Juror #2 is one of the few recent mainstream American films that seems to be aimed at adults. This perhaps explains why it was deep sixed by Warner Brothers. Nevertheless, it further demonstrates what a solid and consistent film craftsman Eastwood is. If this is his final film, it is a worthy send off.   


Les Favoris de la lune

Fetching a price in Les Favoris de la lune
Otar Iosseliani, a Georgian filmmaker who died just a year ago, has gone largely unheralded in the English speaking world. Les Favoris de la lune, his first feature after emigrating to France in 1982, won a jury prize in Venice, but, like most of his films, failed to make much of an impact outside continental Europe. Most of the English or American reviews of it I could dig up, like those by Neil Young and Vincent Canby, gave it the back of their hand, but I found the film to be spritely and enormously entertaining.

This 1984 film follows the lives of twenty or so characters, from the haute bourgeoisie to beggars, in then present day Paris. The films also leapfrogs across time as it follows the modern provenance of a 19th century painting and some 18th century crockery. The interlacing stories has brought comparisons to the films of Robert Altman and I noted some traces of Blake Edwards in how Iosseliani and co-scenarist Gérard Brach, most famous for his scripts for Roman Polanski, inject tart observations on sexism, racism, and classism within the framework of an absurdist farce. Les Favoris de la lune focuses on the exchange of commerce between people by both accepted and nefarious means. Everyone is on the make for financial and sexual gain. The matter of fact portrayal of sex workers tips us that the director's sympathy is with the dispossessed. The film is not dissimilar to Robert Bresson's 1983 masterpiece L'Argent, if Bresson had had a sense of humor. Some have criticized the director for being more interested in objects than people, but that misses the point. Iosseliani bluntly described the film as "...an attack on those who seek to fill the void around them with a false culture of objects and possessions."

I feel that the most obvious comparison of this film is to the work of Luis Buñuel, a point seized upon by Vincent Canby in his 1985 New York Times pan of the film. Certainly Iosseliani wants to takes pokes at the European bourgeoisie just like the Spanish master, but there are also other areas of intersection: Surrealism, Marxism, terrorism, voyeurism, and, avoiding the isms for a sec, carnivorous plants. Iosseliani also slips in portents of the surveillance state which was unforeseen in Bunuel's ouevre. Canby was perhaps partially right in that Les Favoris... is not quite as strong as Belle du Jour or The Discrete Charm of the Bourgeoisie, but what films are? I prefer Les Favoris de la lune to such late Buñuel efforts as Tristana, The Phantom of Liberty, and even That Obscure Object of Desire.

Iosseliani works wonders with his cast of figures who, mostly, only had periphereal film careers.

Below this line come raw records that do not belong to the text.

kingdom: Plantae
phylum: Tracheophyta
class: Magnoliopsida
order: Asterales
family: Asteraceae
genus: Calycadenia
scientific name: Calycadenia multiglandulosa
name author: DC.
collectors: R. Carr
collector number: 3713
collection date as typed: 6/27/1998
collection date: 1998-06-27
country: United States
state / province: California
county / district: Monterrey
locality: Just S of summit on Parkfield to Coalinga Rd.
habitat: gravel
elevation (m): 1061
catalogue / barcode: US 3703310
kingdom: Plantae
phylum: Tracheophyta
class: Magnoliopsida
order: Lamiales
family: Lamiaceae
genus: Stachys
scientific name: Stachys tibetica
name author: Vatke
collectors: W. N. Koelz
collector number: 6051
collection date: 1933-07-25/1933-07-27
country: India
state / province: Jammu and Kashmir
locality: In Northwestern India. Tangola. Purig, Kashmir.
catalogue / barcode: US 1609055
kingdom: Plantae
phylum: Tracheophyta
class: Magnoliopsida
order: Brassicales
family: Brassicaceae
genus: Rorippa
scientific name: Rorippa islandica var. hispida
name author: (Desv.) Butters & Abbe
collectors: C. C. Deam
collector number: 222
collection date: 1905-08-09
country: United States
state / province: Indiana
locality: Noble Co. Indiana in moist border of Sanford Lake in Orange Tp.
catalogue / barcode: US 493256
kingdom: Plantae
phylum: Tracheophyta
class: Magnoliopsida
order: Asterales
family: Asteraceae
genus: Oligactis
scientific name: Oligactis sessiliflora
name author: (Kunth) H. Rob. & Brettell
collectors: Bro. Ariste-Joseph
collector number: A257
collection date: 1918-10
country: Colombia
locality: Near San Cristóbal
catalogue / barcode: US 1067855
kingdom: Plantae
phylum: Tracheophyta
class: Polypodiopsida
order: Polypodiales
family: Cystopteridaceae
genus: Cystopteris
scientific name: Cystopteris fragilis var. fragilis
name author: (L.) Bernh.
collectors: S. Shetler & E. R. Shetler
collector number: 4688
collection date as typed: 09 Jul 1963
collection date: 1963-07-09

The sole castmate who was sprinkled with stardust is the young Mathieu Amalric who plays a neophyte hoodlum. However, this is a film that stresses ensemble playing over star turns. The essence of this anarchic film is best summed up by Shakespearean quote from Henry IV  Part 1 which inspired Les Favoris de la lune's title and which is cited within the film.
                        Diana's foresters, gentlemen of the shade, minions of the moon,
                        and let men say we be men of good government, being governed,
                        as the sea is, by our noble and chaste mistress of the moon, under
                        whose countenance we steal.
Falstaff's tribute to his criminal cohorts sums up the unruly energies governing Iosseliani's film.